The civil service wage bill has been consistently described as unsustainable and thus in need of rationalization. This is all normal economic management process and if well implemented and benefits re-invested back in to the economy, employment would be restored. Periodical austerity measures are therefore normal and if well implemented within a vibrant financial and goods market sector, the benefits would outweigh the short-term pains and costs.
Kenya’s total public wage bill including ministries, departments, agents, commissions, the disciplined forces and independent constitutional offices is currently estimated at Sh627 billion, close to 12% of GDP as opposed to best global standards of 7%.
Upon retirement, both Presidents Mwai Kibaki and Daniel Moi received a lump sum payout of Sh25.2 million each, they have a monthly pension of Sh560, 000, house allowance Sh379, 500, fuel Sh247, 500, entertainment Sh247, 500 and Sh379, 500 for utilities like water and electricity. A similar scenario, albeit with slightly lower figures cuts across retired civil servants. This is the burden that taxpayers have to contend with every financial year for the many civil servants who retire. The fact that it is taxpayers’ and not individual contributions that pay for this should motivate both the President to get tough on service delivery and efficiency to secure his legacy.
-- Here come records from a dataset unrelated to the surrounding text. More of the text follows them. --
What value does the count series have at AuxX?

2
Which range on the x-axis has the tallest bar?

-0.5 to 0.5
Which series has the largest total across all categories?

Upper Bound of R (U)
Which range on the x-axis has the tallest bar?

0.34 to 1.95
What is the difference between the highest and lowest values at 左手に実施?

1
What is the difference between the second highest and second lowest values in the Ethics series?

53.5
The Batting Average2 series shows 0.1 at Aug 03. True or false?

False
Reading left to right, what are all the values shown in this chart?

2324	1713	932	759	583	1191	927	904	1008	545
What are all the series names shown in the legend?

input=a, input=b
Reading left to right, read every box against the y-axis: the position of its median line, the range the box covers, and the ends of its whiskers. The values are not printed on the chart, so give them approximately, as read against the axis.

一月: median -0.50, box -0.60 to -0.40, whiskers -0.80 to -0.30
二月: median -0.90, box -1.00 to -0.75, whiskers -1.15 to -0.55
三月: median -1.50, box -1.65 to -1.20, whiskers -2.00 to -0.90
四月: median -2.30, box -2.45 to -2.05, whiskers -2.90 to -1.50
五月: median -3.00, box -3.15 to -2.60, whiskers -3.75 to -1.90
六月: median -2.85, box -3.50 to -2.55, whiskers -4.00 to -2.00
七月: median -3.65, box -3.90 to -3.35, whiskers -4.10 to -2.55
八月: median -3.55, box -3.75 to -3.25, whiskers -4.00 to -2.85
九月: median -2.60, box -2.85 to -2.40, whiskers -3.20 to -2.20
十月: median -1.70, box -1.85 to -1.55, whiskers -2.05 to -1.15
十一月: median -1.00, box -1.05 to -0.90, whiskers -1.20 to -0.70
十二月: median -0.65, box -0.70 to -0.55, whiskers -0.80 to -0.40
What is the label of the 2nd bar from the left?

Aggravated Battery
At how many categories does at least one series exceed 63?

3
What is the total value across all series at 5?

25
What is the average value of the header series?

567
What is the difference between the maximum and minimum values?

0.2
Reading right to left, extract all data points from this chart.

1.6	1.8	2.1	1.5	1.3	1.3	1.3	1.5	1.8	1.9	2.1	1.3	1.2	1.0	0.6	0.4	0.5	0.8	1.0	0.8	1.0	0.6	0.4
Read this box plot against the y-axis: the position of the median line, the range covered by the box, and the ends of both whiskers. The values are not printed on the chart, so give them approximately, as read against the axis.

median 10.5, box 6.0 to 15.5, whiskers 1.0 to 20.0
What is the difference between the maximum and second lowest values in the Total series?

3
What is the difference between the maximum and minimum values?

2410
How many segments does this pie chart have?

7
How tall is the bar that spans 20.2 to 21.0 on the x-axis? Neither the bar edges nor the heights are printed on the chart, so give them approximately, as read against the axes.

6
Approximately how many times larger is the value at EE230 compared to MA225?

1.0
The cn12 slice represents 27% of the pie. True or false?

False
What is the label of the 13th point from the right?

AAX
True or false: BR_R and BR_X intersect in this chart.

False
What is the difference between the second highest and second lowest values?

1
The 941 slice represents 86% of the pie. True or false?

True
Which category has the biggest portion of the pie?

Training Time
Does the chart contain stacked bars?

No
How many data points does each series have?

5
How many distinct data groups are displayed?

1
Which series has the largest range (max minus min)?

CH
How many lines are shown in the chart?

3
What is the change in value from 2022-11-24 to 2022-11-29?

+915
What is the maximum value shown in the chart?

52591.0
Our neighbours Tanzania and Rwanda are doing it. Both countries boast of well functioning public transport, their Presidents have a hands-on approach towards the general welfare of the matters that affect their citizens. Corruption in the named countries is being fought both using technology to eliminate human sabotage and the goodwill of the leadership.
While the democratic gains Kenya has made since enactment of the progressive 2010 Constitution should not be rolled back, Mr. Kenyatta should not sacrifice his legacy for anything. After all, the same public will judge his success or failure when his term comes to an end and four years is not very far away.